▶ _What to work on_
Find the line with "X03954Y035838D02*". Transcribe it and each later line of the data exactly, up to and including the last.

▶ _Entries shown_
• • • •

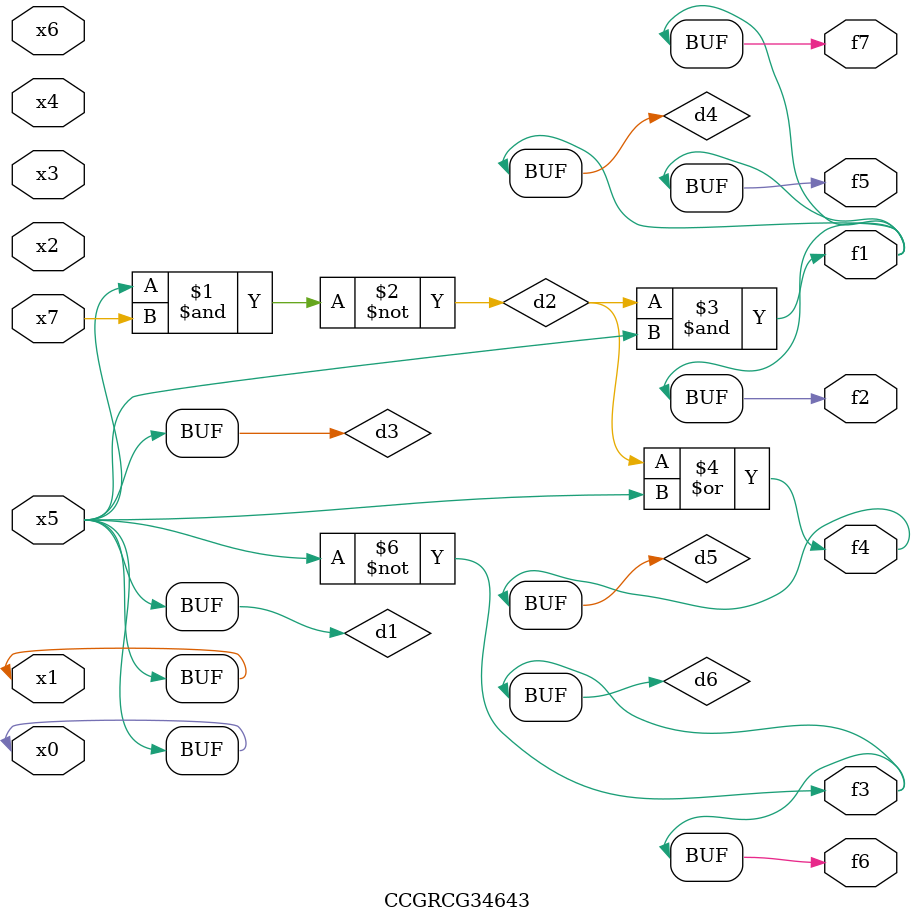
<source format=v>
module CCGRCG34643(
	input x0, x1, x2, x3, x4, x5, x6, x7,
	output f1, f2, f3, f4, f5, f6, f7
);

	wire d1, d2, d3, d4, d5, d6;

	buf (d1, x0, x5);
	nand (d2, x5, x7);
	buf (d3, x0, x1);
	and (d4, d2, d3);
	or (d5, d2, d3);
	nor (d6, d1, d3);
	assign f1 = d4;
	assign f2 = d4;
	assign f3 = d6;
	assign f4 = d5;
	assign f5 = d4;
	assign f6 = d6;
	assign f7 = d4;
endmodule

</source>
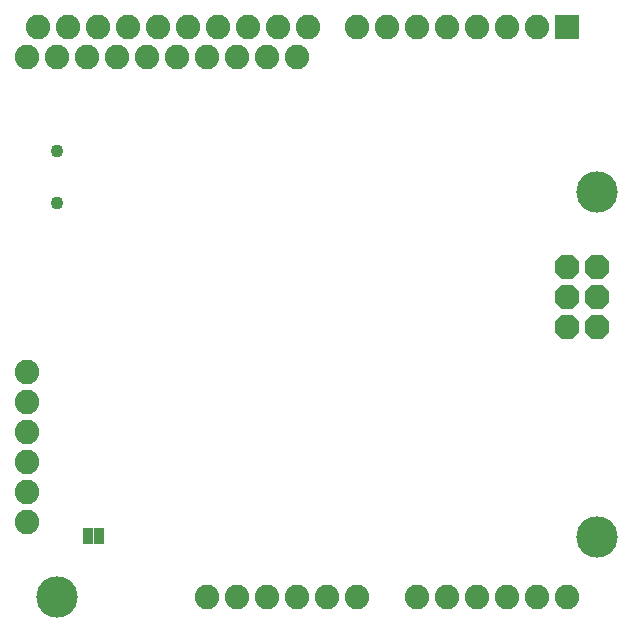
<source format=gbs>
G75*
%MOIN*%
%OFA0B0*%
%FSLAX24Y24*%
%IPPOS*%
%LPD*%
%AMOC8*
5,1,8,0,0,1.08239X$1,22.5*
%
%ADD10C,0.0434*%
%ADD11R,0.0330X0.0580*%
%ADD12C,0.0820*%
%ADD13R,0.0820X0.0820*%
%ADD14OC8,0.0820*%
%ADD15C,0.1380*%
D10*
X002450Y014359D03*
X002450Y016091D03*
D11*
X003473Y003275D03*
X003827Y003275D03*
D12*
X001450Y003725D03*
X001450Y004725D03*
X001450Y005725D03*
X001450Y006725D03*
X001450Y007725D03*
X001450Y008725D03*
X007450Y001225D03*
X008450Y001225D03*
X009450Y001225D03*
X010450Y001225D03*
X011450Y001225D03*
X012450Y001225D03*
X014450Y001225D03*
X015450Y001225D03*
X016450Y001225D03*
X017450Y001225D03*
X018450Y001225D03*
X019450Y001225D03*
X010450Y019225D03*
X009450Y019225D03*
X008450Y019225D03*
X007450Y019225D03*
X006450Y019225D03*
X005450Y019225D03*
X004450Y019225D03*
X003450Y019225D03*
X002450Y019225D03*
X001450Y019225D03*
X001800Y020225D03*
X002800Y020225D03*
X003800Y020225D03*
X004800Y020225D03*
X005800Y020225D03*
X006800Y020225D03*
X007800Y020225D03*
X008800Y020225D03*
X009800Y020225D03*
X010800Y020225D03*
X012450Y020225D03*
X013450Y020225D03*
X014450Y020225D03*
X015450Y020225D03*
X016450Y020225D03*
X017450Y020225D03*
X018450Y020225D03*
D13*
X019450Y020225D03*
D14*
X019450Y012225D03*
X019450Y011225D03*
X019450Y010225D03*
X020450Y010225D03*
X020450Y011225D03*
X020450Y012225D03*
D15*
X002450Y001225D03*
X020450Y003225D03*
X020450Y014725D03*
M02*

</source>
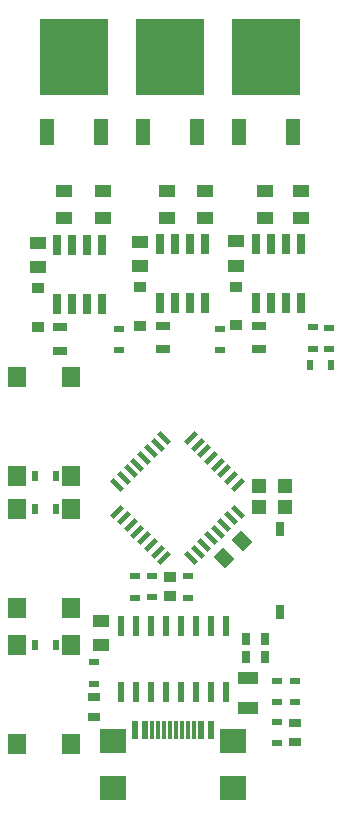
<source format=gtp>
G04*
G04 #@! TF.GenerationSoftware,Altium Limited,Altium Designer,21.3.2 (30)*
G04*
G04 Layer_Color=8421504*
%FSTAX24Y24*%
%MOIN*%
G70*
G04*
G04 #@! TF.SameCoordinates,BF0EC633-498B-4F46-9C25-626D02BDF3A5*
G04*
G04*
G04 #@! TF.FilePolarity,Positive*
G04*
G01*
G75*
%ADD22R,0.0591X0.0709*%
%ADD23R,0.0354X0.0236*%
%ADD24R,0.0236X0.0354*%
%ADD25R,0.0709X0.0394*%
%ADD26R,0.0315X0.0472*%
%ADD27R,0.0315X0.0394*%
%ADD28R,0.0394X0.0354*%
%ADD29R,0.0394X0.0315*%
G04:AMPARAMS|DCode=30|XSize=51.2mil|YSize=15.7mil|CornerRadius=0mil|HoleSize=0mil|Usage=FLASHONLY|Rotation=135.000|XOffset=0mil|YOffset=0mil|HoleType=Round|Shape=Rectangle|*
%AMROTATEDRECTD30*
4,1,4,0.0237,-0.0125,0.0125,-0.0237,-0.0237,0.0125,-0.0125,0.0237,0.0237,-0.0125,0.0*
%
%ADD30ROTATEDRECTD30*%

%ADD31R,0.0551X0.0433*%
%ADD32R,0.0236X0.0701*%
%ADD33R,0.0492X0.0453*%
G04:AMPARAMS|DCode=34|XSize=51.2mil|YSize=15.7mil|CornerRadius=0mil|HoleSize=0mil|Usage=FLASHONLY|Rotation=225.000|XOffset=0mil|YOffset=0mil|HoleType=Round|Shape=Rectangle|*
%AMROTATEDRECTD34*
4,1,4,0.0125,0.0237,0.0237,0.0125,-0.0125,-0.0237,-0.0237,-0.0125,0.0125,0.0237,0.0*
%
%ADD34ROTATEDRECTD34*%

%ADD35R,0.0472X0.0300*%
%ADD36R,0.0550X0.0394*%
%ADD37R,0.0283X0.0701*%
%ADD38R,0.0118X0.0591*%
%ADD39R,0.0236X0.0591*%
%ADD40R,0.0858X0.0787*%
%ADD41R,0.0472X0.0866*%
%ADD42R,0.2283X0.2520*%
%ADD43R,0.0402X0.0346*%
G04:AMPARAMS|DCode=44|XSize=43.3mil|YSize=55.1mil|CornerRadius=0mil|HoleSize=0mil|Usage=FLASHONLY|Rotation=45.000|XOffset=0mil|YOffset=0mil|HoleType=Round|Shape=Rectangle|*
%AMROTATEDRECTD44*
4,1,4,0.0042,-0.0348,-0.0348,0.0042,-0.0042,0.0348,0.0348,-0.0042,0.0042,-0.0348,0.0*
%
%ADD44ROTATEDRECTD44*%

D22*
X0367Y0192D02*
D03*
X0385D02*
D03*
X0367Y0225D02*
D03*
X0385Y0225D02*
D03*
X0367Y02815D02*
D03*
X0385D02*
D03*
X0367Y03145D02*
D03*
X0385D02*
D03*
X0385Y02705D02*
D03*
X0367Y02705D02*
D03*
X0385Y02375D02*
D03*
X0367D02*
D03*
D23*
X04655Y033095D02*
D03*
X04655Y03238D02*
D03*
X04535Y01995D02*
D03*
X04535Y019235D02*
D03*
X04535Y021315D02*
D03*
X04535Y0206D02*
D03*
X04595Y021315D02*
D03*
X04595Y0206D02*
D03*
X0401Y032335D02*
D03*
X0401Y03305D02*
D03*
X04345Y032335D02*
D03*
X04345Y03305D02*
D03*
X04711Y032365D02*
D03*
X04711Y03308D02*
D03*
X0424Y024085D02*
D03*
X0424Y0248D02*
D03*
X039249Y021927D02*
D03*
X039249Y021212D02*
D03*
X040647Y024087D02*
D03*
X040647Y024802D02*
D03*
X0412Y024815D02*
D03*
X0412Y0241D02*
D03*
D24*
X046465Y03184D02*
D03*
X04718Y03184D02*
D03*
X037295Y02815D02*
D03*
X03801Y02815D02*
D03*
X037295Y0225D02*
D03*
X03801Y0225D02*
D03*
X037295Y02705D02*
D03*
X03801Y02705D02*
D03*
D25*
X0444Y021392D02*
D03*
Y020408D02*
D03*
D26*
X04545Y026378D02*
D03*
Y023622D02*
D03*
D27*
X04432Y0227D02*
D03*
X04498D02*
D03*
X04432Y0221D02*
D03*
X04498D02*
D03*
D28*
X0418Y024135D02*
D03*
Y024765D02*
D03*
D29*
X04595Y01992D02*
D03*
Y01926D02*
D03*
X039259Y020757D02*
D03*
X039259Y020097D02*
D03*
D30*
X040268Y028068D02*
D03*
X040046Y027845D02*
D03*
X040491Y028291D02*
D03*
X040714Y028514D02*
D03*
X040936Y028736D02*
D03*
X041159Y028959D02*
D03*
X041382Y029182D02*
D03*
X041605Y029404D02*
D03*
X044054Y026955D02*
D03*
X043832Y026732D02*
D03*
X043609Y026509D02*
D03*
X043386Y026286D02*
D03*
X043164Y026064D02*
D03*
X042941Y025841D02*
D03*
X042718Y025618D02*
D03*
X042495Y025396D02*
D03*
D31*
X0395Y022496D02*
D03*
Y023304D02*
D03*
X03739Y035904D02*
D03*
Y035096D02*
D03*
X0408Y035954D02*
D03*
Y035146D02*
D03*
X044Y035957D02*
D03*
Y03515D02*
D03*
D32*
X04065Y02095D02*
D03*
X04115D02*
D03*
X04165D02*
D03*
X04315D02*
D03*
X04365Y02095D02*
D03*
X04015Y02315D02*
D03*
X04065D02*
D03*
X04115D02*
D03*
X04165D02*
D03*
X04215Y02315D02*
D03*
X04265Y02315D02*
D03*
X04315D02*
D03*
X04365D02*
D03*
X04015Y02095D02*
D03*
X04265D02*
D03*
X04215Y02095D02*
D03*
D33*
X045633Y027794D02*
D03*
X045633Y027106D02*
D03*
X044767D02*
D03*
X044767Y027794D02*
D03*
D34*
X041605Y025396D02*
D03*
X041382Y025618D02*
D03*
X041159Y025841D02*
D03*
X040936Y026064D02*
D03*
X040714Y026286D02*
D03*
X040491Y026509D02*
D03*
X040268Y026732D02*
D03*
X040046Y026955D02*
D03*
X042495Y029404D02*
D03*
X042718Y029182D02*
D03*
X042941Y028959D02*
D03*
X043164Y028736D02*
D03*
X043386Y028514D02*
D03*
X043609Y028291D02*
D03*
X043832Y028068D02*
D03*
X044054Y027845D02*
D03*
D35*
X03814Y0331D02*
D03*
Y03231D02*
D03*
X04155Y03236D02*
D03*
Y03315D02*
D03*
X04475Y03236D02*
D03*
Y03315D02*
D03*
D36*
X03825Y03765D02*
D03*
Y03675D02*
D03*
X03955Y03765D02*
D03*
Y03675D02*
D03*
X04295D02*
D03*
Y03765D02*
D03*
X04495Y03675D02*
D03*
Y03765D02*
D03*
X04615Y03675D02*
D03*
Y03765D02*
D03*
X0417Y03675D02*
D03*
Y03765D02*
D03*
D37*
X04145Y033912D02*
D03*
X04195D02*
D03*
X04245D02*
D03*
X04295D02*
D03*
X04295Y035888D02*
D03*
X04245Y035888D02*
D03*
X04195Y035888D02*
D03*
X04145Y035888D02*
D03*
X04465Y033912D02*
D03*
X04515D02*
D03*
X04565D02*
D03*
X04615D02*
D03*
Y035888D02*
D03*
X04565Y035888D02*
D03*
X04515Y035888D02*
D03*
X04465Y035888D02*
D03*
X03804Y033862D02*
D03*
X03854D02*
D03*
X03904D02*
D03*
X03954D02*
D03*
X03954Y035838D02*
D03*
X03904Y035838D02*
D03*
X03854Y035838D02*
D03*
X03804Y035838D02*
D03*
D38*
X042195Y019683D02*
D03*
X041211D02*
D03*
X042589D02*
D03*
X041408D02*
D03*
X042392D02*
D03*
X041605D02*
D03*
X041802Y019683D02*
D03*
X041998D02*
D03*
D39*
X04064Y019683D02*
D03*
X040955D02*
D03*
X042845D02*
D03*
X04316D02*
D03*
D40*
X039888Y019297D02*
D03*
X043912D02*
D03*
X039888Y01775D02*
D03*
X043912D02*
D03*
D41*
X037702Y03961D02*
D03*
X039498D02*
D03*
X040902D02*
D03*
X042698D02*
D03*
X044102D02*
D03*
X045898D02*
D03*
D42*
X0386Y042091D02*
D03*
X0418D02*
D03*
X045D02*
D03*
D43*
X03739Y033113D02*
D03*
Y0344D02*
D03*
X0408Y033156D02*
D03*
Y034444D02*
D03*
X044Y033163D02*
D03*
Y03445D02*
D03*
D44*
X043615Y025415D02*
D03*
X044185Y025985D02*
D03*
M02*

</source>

• • • •

▶ _Result for this exercise_
X03954Y035838D02*
D03*
X03904Y035838D02*
D03*
X03854Y035838D02*
D03*
X03804Y035838D02*
D03*
D38*
X042195Y019683D02*
D03*
X041211D02*
D03*
X042589D02*
D03*
X041408D02*
D03*
X042392D02*
D03*
X041605D02*
D03*
X041802Y019683D02*
D03*
X041998D02*
D03*
D39*
X04064Y019683D02*
D03*
X040955D02*
D03*
X042845D02*
D03*
X04316D02*
D03*
D40*
X039888Y019297D02*
D03*
X043912D02*
D03*
X039888Y01775D02*
D03*
X043912D02*
D03*
D41*
X037702Y03961D02*
D03*
X039498D02*
D03*
X040902D02*
D03*
X042698D02*
D03*
X044102D02*
D03*
X045898D02*
D03*
D42*
X0386Y042091D02*
D03*
X0418D02*
D03*
X045D02*
D03*
D43*
X03739Y033113D02*
D03*
Y0344D02*
D03*
X0408Y033156D02*
D03*
Y034444D02*
D03*
X044Y033163D02*
D03*
Y03445D02*
D03*
D44*
X043615Y025415D02*
D03*
X044185Y025985D02*
D03*
M02*

</source>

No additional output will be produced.